Now they recognize they didn't charge enough for their products. Once they even gave a pan away because they couldn't extricate the cheesecake from it.
But from the start, the women were driven to produce quality pastries, using the best ingredients and hand labor.
"Ever since I was young, I loved pastries," says Butler, who studied art at the University of Cincinnati. "But I couldn't stand picking up a cookie or a cream puff that looked great but tasted terrible."
So she and Pace decided their pastries would look and taste great. And customers noticed the difference.
Although they envisioned their business as mostly wholesale to restaurants, customers began to ask where they could buy those incredible desserts they sampled when they dined out. Demand grew, and the partners began selling their pastries retail. In the beginning, they employed one person to work the counter at the shop. Today, about 20 full- and part-time employees staff the Bonbonerie counter.
Location has aided their success, though no one would have believed that in the beginning either. When Pace and Butler moved the Bonbonerie from Madeira to the former bicycle shop in O'Bryonville in 1989, they still were focused on wholesale production. They didn't care there was little parking or that the shop was difficult to find.

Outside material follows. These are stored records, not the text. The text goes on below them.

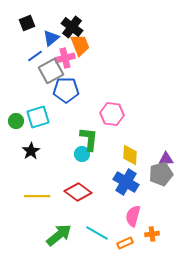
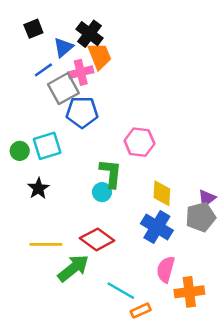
purple triangle: (166, 159) -> (207, 198), turned -35
orange cross: (152, 234) -> (189, 292), size x1.6
green arrow: (59, 235) -> (73, 268), moved
orange rectangle: (125, 243) -> (141, 311), moved

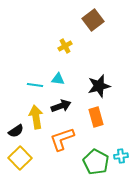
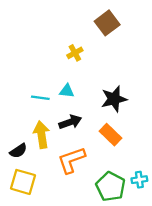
orange rectangle: (96, 117) -> (111, 135), turned -30
yellow square: (20, 158) -> (23, 182), turned -30

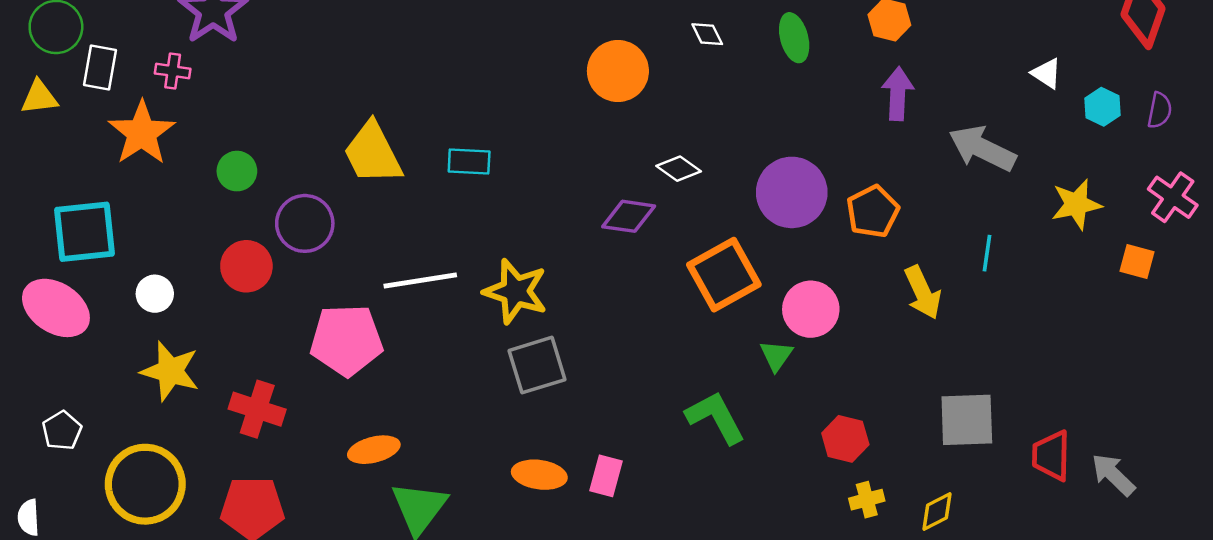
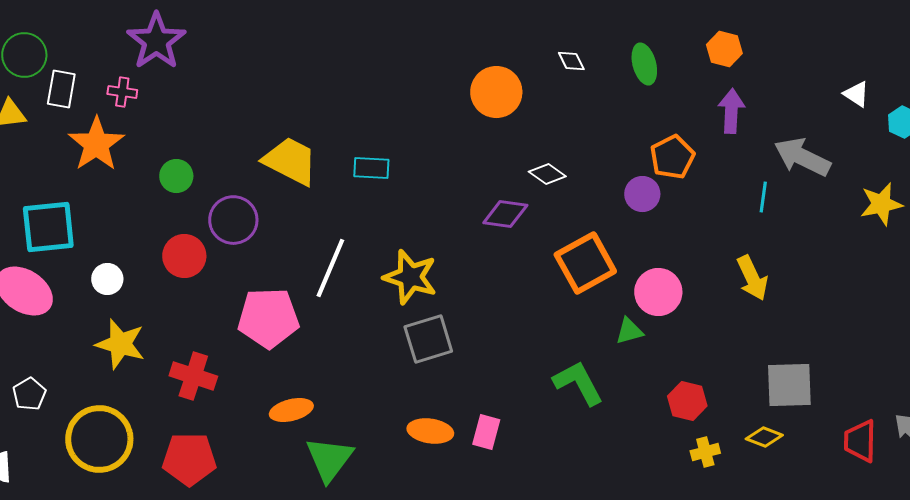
yellow trapezoid: (373, 153) -> (290, 161), turned 144
purple circle: (792, 192) -> (642, 194), size x0.6
orange pentagon: (873, 212) -> (672, 157), moved
cyan line: (987, 253) -> (763, 197), moved
white line: (420, 281) -> (330, 268), turned -58
green triangle: (776, 356) -> (629, 331), turned 40
red trapezoid: (1051, 456) -> (860, 441), moved
yellow diamond: (937, 512) -> (764, 437), moved, turned 48

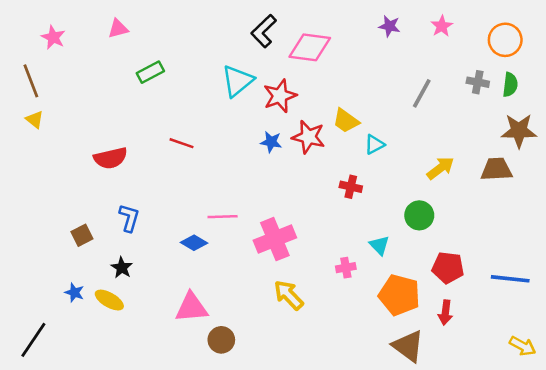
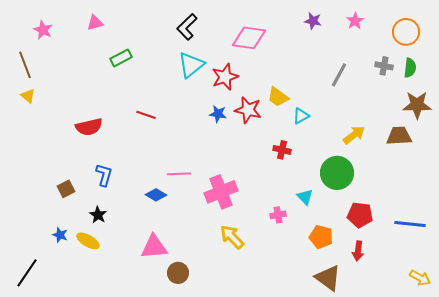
black L-shape: (264, 31) -> (187, 27), moved
green circle: (419, 215) -> (337, 173), size x1.4
orange pentagon: (399, 295) -> (321, 237), size x0.7

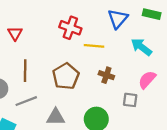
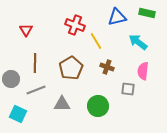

But when their business began to turn retail, they discovered customers, many from nearby Hyde Park, didn't mind tracking down their premium pastries. Unlike any other bakery in town, the Bonbonerie became a destination - a place to see and be seen while sipping coffee and nibbling a scone.
Which brings us to another key to Bonbonerie's success: innovation. The partners wanted to offer a morning pastry - not doughnuts, but something different. In 1988, Butler and Pace began making scones - flat, biscuit-like quick bread commonly served during English tea. A few confused customers called them "sconces" at first. But by the time the scones caught on, the Bonbonerie was years ahead of the afternoon tea rage that swept the country in the mid '90s.
The most crucial ingredient to this 20-year success is the perfect blend of the partners' personalities and skills. They share the same goal, but play different roles. Butler focuses on creative production; Pace handles money matters.
"I think MP (Mary Pat) is more realistic about things," says Butler, who convinced her partner to open a counter location at the new Ridge Market in Pleasant Ridge last year.
Pace jokes she doesn't trust Butler to "count the money." But she recognizes their dream venture has survived longer than most businesses - and many marriages - because they support each other at work and at home.
"We don't spent much time together outside of work," Pace says. "But I'd have to say Sharon is still my best friend."